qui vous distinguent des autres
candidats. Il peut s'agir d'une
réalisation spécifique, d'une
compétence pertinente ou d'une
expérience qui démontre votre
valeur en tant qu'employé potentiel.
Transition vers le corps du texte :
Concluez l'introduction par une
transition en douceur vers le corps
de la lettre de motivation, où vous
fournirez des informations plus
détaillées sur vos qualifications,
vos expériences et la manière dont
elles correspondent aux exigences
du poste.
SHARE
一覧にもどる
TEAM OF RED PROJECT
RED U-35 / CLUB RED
##############################
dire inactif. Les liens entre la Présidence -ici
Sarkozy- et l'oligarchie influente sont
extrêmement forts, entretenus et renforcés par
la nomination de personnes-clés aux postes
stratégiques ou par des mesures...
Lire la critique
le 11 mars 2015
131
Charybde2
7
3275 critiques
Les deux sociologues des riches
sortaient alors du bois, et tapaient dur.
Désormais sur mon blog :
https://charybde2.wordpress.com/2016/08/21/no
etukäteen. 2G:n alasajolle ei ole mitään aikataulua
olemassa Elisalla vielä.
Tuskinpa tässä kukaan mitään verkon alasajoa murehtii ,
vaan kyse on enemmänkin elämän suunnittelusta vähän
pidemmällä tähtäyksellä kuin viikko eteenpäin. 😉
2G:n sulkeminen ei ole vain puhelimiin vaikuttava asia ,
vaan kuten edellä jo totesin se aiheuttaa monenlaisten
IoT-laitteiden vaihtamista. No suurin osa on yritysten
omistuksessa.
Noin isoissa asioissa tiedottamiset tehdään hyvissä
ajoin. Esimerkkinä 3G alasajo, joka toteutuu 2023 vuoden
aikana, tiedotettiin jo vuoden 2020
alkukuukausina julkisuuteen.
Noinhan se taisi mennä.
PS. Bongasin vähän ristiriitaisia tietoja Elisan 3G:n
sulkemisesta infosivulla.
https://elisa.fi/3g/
##############################
● **What is expected**
Can you reproduce only the lines of the items from the line with "dire inactif. Les" up to and including the line with "vaan kuten edellä", swapping "sociologues" for "chercheurs" and leaving everything else unchanged?

● **Output for this task**
dire inactif. Les liens entre la Présidence -ici
Sarkozy- et l'oligarchie influente sont
extrêmement forts, entretenus et renforcés par
la nomination de personnes-clés aux postes
stratégiques ou par des mesures...
Lire la critique
le 11 mars 2015
131
Charybde2
7
3275 critiques
Les deux chercheurs des riches
sortaient alors du bois, et tapaient dur.
Désormais sur mon blog :
https://charybde2.wordpress.com/2016/08/21/no
etukäteen. 2G:n alasajolle ei ole mitään aikataulua
olemassa Elisalla vielä.
Tuskinpa tässä kukaan mitään verkon alasajoa murehtii ,
vaan kyse on enemmänkin elämän suunnittelusta vähän
pidemmällä tähtäyksellä kuin viikko eteenpäin. 😉
2G:n sulkeminen ei ole vain puhelimiin vaikuttava asia ,
vaan kuten edellä jo totesin se aiheuttaa monenlaisten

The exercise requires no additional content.